What you should do: In the printf thread below, rewrite the passage from "I had an interview" up to and including "is this value?", changing "interview" to "exam".

Passage provided:
Printf output of pointer string explanation from an interview - c

I had an interview and I was given this code and asked what is the output for each one of these printf statements.
I have my answers as comments, but I am not sure about the rest.
Can anyone explain the different outputs for statements 1, 3 and 7 and why?
Thank you!
#include <stdio.h>
int main(int argc, const char * argv[]) {
char *s = "12345";
printf("%d\n", s); // 1.Outputs "3999" is this the address of the first pointer?
printf("%d\n", *s); // 2.The decimal value of the first character
printf("%c\n", s); // 3.Outputs "\237" What is this value?
printf("%c\n", *s); // 4.Outputs "1"
printf("%c\n", *(s+1)); // 5.Outputs "2"
printf("%s\n", s); // 6.Outputs "12345"
printf("%s\n", *s); // 7.I get an error, why?
return 0;
}

This call
printf("%d\n", s);
has undefined behavior because an invalid format specifier is used with a pointer.
This call
printf("%d\n", *s);
outputs the internal code (for example ASCII code) of the character '1'.
This call
printf("%c\n", s);
has undefined behavior due to using an invalid format specifier with a pointer.

Listed records:
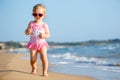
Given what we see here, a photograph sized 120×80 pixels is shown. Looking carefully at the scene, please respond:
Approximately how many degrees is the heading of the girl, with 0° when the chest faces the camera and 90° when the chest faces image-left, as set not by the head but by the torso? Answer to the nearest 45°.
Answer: approximately 0°
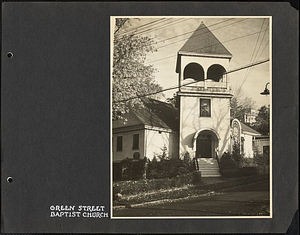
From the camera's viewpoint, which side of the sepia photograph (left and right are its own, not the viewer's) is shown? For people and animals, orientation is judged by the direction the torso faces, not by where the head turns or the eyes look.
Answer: front
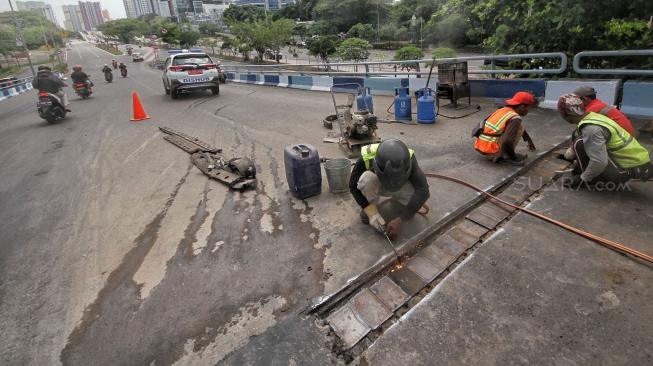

Your solution:
I had an exam and I was given this code and asked what is the output for each one of these printf statements.
I have my answers as comments, but I am not sure about the rest.
Can anyone explain the different outputs for statements 1, 3 and 7 and why?
Thank you!
#include <stdio.h>
int main(int argc, const char * argv[]) {
char *s = "12345";
printf("%d\n", s); // 1.Outputs "3999" is this the address of the first pointer?
printf("%d\n", *s); // 2.The decimal value of the first character
printf("%c\n", s); // 3.Outputs "\237" What is this value?